U.S. v. Stratman, supra.
The
District Court Judge then noted that while he found “that result to be
compelled by the plain language of the statute,” he also found that it was
supported by the statute’s legislative history. U.S. v. Stratman, supra. He pointed out that the “Senate
Judiciary Committee's report on the bill containing the relevant provision”
contains the following:
Specifically, as amended, subsection 1030(a)(5)(A) would
penalize, with a fine and up to 5 years' imprisonment, anyone who knowingly
causes the transmission of a program, information, code or command and
intentionally causes damage to a protected computer.
This would cover anyone
who intentionally damages a computer, regardless of whether they were an
outsider or an insider otherwise authorized to access the computer. Subsection
1030(a)(5)(B) would penalize, with a fine and up to 5 years' imprisonment, anyone
who intentionally accesses a protected computer without authorization and, as a
result of that trespass, recklessly causes damage. This would cover outside[ ]
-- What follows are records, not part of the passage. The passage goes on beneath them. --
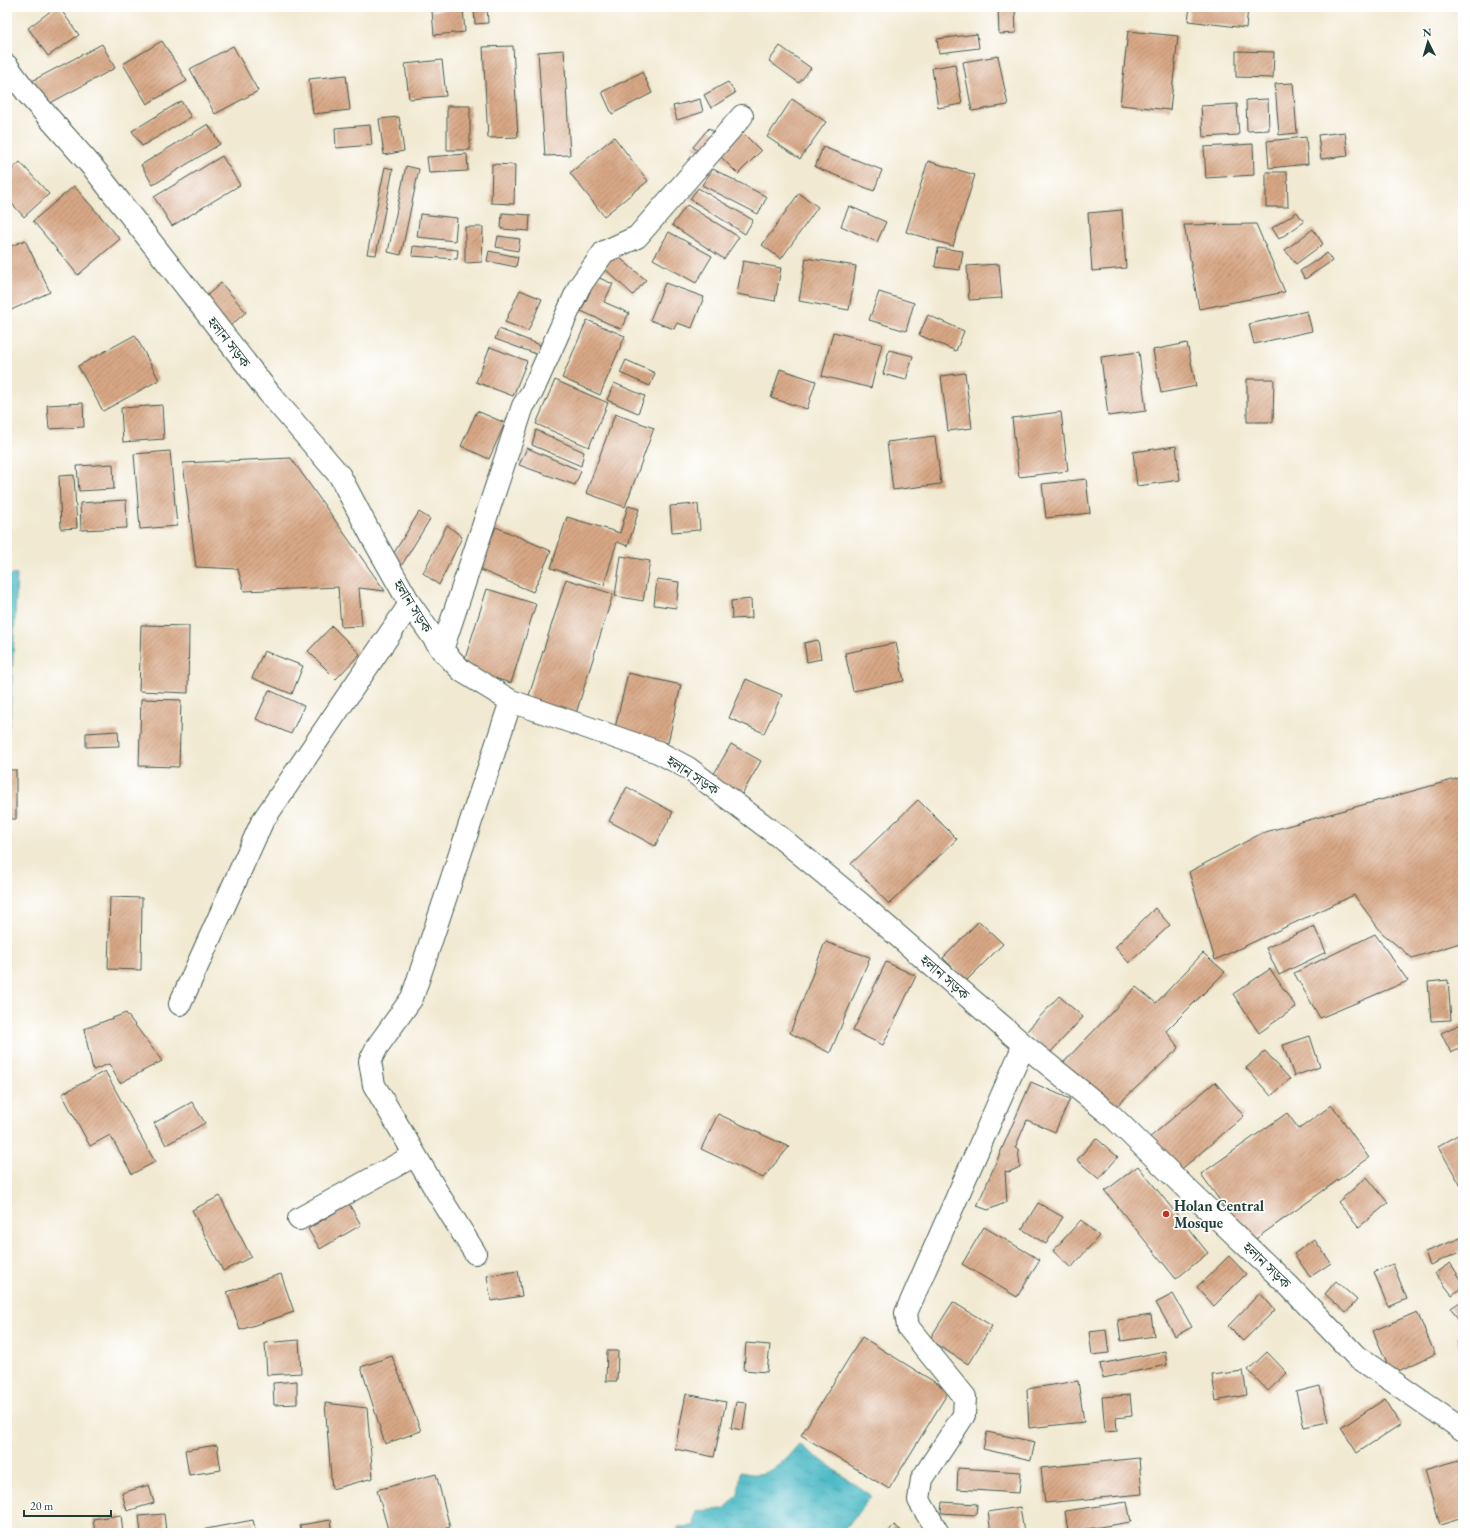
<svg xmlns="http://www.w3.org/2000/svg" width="1470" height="1540" viewBox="0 0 1470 1540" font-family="'EB Garamond','Noto Serif Bengali',serif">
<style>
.water{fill:url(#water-ripples);stroke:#367c7d}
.building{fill:url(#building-hatch)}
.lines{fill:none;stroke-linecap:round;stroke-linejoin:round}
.minor-casing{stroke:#3e574c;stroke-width:24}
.minor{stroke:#fff;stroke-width:22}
.poi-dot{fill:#c8321e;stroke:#fff;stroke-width:1.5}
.labels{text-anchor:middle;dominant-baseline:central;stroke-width:3.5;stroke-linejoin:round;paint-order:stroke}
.street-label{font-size:15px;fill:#1f3d34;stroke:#fff}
.poi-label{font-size:15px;font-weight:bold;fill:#1f3d34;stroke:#fff;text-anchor:start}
</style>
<defs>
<pattern id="water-ripples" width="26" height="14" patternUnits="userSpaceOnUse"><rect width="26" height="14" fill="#4dbac6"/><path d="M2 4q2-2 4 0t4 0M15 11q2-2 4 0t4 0" fill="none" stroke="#3f98a2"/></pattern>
<pattern id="building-hatch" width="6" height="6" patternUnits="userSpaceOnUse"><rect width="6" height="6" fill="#d8a785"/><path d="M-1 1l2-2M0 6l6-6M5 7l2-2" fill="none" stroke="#af896e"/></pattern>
</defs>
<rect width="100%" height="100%" fill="#fff"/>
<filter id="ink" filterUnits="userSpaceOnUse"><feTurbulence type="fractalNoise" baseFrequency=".025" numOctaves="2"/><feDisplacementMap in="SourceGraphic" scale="8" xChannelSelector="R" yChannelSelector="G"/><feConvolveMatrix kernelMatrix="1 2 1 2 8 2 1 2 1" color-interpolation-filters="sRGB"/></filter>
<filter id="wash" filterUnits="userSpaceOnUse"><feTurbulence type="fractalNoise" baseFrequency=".012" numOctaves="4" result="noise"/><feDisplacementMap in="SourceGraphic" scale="16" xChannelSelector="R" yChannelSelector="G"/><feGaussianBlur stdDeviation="0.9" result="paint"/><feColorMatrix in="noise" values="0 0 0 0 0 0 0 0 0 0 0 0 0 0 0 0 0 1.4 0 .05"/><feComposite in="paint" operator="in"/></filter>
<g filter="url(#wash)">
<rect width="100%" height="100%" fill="#f1e9d1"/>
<path class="water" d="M7,574L17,575L10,716L9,726H7Z
M799,1444L871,1496L842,1533H678V1527L694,1526L696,1511L724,1509L738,1495L741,1472C746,1473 752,1475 757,1474C776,1473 787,1457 799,1444Z"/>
<g id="blocks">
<path class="building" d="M56,7H59L79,35L48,56L28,28Z
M474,7H487L488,23L475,24Z
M998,7H1015L1016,33L999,34Z
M1190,7H1248L1246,28L1188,21Z
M463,8L465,32L434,35L432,11Z
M1128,31L1178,36L1170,110L1120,105Z
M977,34L979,48L939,53L937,39Z
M162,41L187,81L147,104L123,64Z
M102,44L115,68L43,107L30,82Z
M233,46L258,91L215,114L190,69Z
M513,46L518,137L488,138L483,47Z
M780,46L811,68L799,83L769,61Z
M564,50L570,155L545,156L538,52Z
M1236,51L1274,52L1273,78L1236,77Z
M998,56L1008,105L972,111L963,62Z
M442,60L446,96L409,99L405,64Z
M955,64L962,104L938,108L932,68Z
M642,72L652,93L612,114L602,92Z
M346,75L350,110L313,114L309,79Z
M728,82L735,93L711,108L704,95Z
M1293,83L1297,133L1279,135L1275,84Z
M700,99L703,112L677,120L673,106Z
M792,99L826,122L800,159L767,137Z
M1268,99L1269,130L1247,131L1246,100Z
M181,101L191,117L142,146L132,131Z
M1237,104L1239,135L1203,137L1201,106Z
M447,106H470V150H447Z
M399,117L404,151L384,155L379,119Z
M208,124L220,144L153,185L141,165Z
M370,125L372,145L336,148L335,128Z
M709,128L720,137L704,156L693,147Z
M742,132L761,151L738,174L719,155Z
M1345,132L1348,156L1321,159L1318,135Z
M614,137L648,181L604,216L570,173Z
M1306,137L1308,164L1269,168L1267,141Z
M1253,144L1254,175L1206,178L1204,147Z
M823,147L882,170L874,191L815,167Z
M467,154L468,171L429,173L427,157Z
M222,156L240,185L172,226L154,197Z
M928,161L975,175L953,246L906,232Z
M20,162L49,194L24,217L7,198V174Z
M492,164L515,165L514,204L491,203Z
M406,166L419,169L401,255L388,252Z
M385,167L393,169L376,255L367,254Z
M713,169L767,197L758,214L702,185Z
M1266,172H1287L1288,207H1266Z
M74,186L120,239L78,275L33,221Z
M698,188L753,220L745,234L690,199Z
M799,193L818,207L781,259L762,245Z
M687,205L739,237L724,259L672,225Z
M849,206L886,222L877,242L841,226Z
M1122,210L1126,268L1092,271L1088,213Z
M1297,212L1304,222L1279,239L1272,228Z
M502,213L530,215L529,231L501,229Z
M420,214L457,218L455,241L417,237Z
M1256,224L1285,292L1199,309L1184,225Z
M465,227H483L482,262L465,263Z
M1313,229L1323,244L1296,264L1285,250Z
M669,232L712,256L696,283L653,259Z
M498,236L520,239L518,251L496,247Z
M25,240L50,292L7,312V248Z
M413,246L458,250L457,259L412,256Z
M938,248L963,251L960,270L935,267Z
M489,251L518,257L516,267L487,261Z
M1327,253L1332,261L1305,279L1300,271Z
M615,254L646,280L633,295L603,267Z
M806,258L856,266L849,310L799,301Z
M743,261L781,268L775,301L737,294Z
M999,264L1002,298L969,300L967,266Z
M597,277L613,284L604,302L629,313L621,329L581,311Z
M221,283L246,312L228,328L203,299Z
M665,283L704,297L692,328L677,323L674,329L650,320Z
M520,290L542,299L528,331L505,322Z
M879,292L914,303L906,331L869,320Z
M1307,311L1312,331L1254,344L1249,324Z
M928,315L964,331L956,351L919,335Z
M587,320L625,336L600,395L562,378Z
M499,329L543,346L539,355L495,339Z
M833,332L882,344L871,388L822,376Z
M135,335L159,380L103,411L78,366Z
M1187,343L1196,386L1161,393L1153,350Z
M490,347L527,361L513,396L476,382Z
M889,350L913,356L906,380L883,374Z
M1139,352L1146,411L1108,416L1101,357Z
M626,360L655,373L650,386L620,373Z
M780,369L816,381L807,409L771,398Z
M965,373L972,428L948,431L941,376Z
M1247,379H1274L1273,422H1247Z
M555,380L608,403L589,447L536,424Z
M614,383L645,396L638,413L607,400Z
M83,403L84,427L49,429L47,405Z
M162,405L164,439L123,442L121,408Z
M477,411L505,423L489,459L461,446Z
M1061,412L1068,471L1019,477L1012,418Z
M615,414L654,428L625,507L586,493Z
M536,430L584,452L581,466L532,445Z
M935,436L941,484L893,490L887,442Z
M1176,446L1180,480L1137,486L1133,452Z
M527,448L581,471L575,485L519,465Z
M170,451L177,526L140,529L134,454Z
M291,458L385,591L359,588L362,626L341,627L338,587L244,591L238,569L196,567L183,463Z
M113,464L114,489L79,491L77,466Z
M74,475L77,528L61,529L59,476Z
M1086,479L1090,513L1046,518L1042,484Z
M126,500L127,528L81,530L80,503Z
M698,504L700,530L672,532L670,506Z
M628,506L639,509L628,546L617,542L604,585L551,568L567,517L620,533Z
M419,512L430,519L400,568L389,561Z
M447,525L462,537L439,585L423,573Z
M496,527L551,551L533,592L478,569Z
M621,556L650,561L643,601L615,596Z
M566,579L613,594L574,720L526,705Z
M657,579L679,582L676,608L654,605Z
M487,589L536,604L511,683L462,668Z
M751,599L752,618L732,619L731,601Z
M141,625L189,626L188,693L139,691Z
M332,626L360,654L336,679L308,651Z
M818,640L821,659L807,662L804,643Z
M896,643L904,681L853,691L845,653Z
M264,651L303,666L292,694L252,678Z
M628,673L681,685L668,743L614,732Z
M746,679L782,695L764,733L729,718Z
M269,690L304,706L291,734L256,719Z
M141,699L181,700L179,767L139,766Z
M118,731L119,746L86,747V733Z
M731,744L761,761L741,796L711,779Z
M7,770H16V819H7Z
M1463,777V942L1412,958L1382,933L1354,895L1215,960L1189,872L1262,833Z
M627,787L673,812L655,846L609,821Z
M918,800L957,839L889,904L851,864Z
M110,897L142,898L141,970L108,969Z
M1155,908L1170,925L1129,963L1115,947Z
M979,921L1003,944L966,981L943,958Z
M1314,926L1326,952L1279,975L1266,948Z
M1375,934L1408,981L1320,1018L1294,973Z
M825,942L870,957L830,1053L790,1033Z
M1203,953L1225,972L1166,1031L1179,1048L1110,1112L1060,1066L1136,987L1156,1003Z
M886,962L916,976L883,1045L853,1031Z
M1270,969L1296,1007L1259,1033L1233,994Z
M1448,980L1451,1020L1431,1021L1428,982Z
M1059,996L1083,1017L1049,1054L1026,1032Z
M126,1013L162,1061L120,1083L109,1064L93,1070L84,1029Z
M1463,1023V1047L1451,1053L1441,1033Z
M1310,1036L1320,1067L1294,1076L1283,1045Z
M1265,1051L1290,1079L1271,1096L1246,1068Z
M105,1071L155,1162L132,1174L110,1135L90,1146L62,1094Z
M1031,1082L1070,1099L1055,1132L1027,1120L1015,1148L1018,1149L1020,1167L1009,1172L1005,1171L1007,1202L988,1210L977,1206Z
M1215,1082L1244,1116L1177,1173L1148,1139Z
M192,1102L205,1123L166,1145L154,1123Z
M1332,1105L1369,1158L1250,1243L1201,1174L1287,1113L1299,1129Z
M718,1114L789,1147L763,1178L701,1149Z
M1463,1132V1185L1461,1186L1438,1146Z
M1096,1138L1118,1157L1099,1179L1077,1160Z
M1138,1166L1208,1253L1176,1279L1105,1191Z
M1367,1177L1388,1203L1359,1227L1338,1202Z
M220,1196L251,1257L223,1271L192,1210Z
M1038,1203L1063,1217L1046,1244L1022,1229Z
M349,1204L361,1225L320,1249L308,1229Z
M1081,1220L1099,1236L1071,1268L1053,1251Z
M984,1227L1040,1260L1017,1297L962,1264Z
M1463,1237V1251L1430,1265L1425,1252Z
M1314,1239L1331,1263L1310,1277L1294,1254Z
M1229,1256L1246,1274L1214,1306L1197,1287Z
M1450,1263L1463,1282V1287L1452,1295L1435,1273Z
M1393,1264L1407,1299L1388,1307L1374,1272Z
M518,1271L522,1296L491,1301L487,1276Z
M281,1274L294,1312L240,1330L227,1292Z
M1336,1281L1357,1300L1346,1313L1325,1294Z
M1260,1293L1275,1310L1243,1341L1228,1326Z
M1173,1294L1192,1327L1175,1336L1156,1303Z
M1463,1300V1328L1451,1308Z
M953,1302L992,1326L968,1364L929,1340Z
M1417,1312L1435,1354L1392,1374L1373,1331Z
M1151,1315L1154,1336L1121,1341L1118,1320Z
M1106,1330L1109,1353L1092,1355L1089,1332Z
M862,1337L949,1391L889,1489L801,1435Z
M1463,1338V1353L1457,1342Z
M299,1340L301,1373L267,1375L265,1343Z
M746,1343L770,1345L767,1372L744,1370Z
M607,1351H618L617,1381H606Z
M1165,1351L1167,1365L1103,1378L1100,1364Z
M1267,1352L1287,1373L1268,1391L1248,1370Z
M392,1356L421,1431L385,1444L361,1367Z
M1243,1371L1247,1395L1216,1401L1212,1375Z
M297,1381V1404L274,1405L273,1383Z
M1078,1381L1084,1422L1029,1428L1027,1389Z
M1320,1386L1328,1422L1304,1427L1296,1392Z
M686,1394L726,1402L714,1457L675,1449Z
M1130,1395L1132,1416L1116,1418L1117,1431L1105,1432L1102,1397Z
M1385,1399L1401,1424L1357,1453L1341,1428Z
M736,1402L747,1403L743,1430L731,1428Z
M325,1403L367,1408L373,1478L332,1489Z
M987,1432L1035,1442L1031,1460L983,1449Z
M217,1445L221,1470L189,1475L185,1450Z
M1139,1458L1142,1494L1045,1503L1041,1468Z
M1463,1459V1518L1440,1525L1424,1470Z
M958,1468L1021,1472L1019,1493L957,1489Z
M436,1474L450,1527L431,1533H389L377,1490Z
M149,1485L154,1503L127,1511L122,1493Z
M942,1502L977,1504L976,1515L941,1513Z
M1127,1502L1131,1522L1068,1532L1065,1511Z
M1020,1507L1024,1533H991L988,1512Z
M164,1514L166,1532L141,1533L139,1516Z
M121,1515L123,1533H95L93,1519Z
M253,1520L256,1533H202L201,1530Z
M331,1520L333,1533H301L300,1525Z
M894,1525L904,1533H887Z
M1137,1530L1138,1533H1125V1531Z"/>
</g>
</g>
<g filter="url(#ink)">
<use href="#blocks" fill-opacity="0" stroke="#3e574c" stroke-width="1"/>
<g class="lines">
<defs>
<path id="minor" d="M7,66L28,94L95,170L269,393L340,476L372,537L410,604L442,650L462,671L511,701L658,752L688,768L781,838L861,904L1024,1045L1112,1116L1191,1193L1289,1286L1356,1356L1463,1430
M442,650L523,406L532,392L579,287L604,252L637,237L742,116
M180,1004L262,822L410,604
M299,1219L415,1155
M475,1253L437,1192L374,1085L370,1061L377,1047L412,998L511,701
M938,1533L919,1500L922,1479L964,1415L965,1397L908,1327L906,1313L1024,1045"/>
</defs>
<use href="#minor" class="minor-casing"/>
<use href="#minor" class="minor"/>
</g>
</g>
<circle class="poi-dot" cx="1166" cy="1214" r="4"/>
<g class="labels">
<g class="street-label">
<text transform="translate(229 342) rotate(52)">হলান সড়ক</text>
<text transform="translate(413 606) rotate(58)">হলান সড়ক</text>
<text transform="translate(693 775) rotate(33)">হলান সড়ক</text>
<text transform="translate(945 977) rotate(41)">হলান সড়ক</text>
<text transform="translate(1267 1265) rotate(44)">হলান সড়ক</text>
</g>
<g class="poi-label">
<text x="1174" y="1205">Holan Central<tspan x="1174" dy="17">Mosque</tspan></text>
</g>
</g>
<rect width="1470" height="1540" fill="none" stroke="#fff" stroke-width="24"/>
<g transform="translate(1428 42) rotate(355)" stroke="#ffffff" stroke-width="3" paint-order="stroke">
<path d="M0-3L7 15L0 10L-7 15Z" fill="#1f3d34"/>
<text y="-6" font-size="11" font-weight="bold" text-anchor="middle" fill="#1f3d34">N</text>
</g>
<path d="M24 1510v6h87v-6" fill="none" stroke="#1f3d34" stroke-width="2"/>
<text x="30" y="1510" font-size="12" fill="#1f3d34" stroke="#ffffff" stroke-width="3" paint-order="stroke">20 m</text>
</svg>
hackers into a computer who recklessly cause damage.
Finally, subsection
1030(a)(5)(C) would impose a misdemeanor penalty, of a fine and up to 1 year
imprisonment, for intentionally accessing a protected computer without
authorization and, as a result of that trespass, causing damage. This would
cover outside hackers into a computer who negligently or accidentally cause
damage.
In sum, under the bill, insiders, who are authorized
to access a computer, face criminal liability only if they intend to cause
damage to the computer, not for recklessly or negligently causing damage. By
contrast, outside hackers who break into a computer could be punished for any
intentional, reckless, or other damage they cause by their trespass.
The rationale for this difference in treatment deserves
explanation. Although those who intentionally damage a system, without
authority, should be punished regardless of whether they are authorized users, it
is equally clear that anyone who knowingly invades a system without authority
and causes significant loss to the victim should be punished as well, even when
the damage caused is not intentional. . . .
[I]t is better to ensure that section
1030(a)(5) criminalizes all computer trespass, as well as
intentional damage by insiders, albeit at different levels of
severity.
U.S. v. Stratman, supra (quoting U.S. Senate Report No. 104–357 (1996) (emphasis added in the opinion)).
After
quoting this report, the judge pointed out that “both the language of the
statute and the legislative history support the conclusion that unauthorized
access to the protected computer system is not an element of
the offense defined by § 1030(a)(5)(A).” U.S. v. Stratman, supra (emphasis in the original).
He then
noted that Stratman
reasserts his contention that the phrase `without
authorization’ should not be related to the phrase “intentionally causes
damage” because it would not make sense for someone to be authorized to cause
damage. The Magistrate Judge's rejection of that point was persuasive, and the
Court need not restate it.
Anyone who has ever redecorated a home, for instance, is
familiar with the basic principle that sometimes `damage’ is necessary to
facilitate reconstruction or improvement. In the context of information
technology, the simplest example may be clearest: old files get deleted all the
time.
U.S. v. Stratman, supra.
The judge
therefore denied Stratman’s motion to dismiss. U.S. v. Stratman, supra.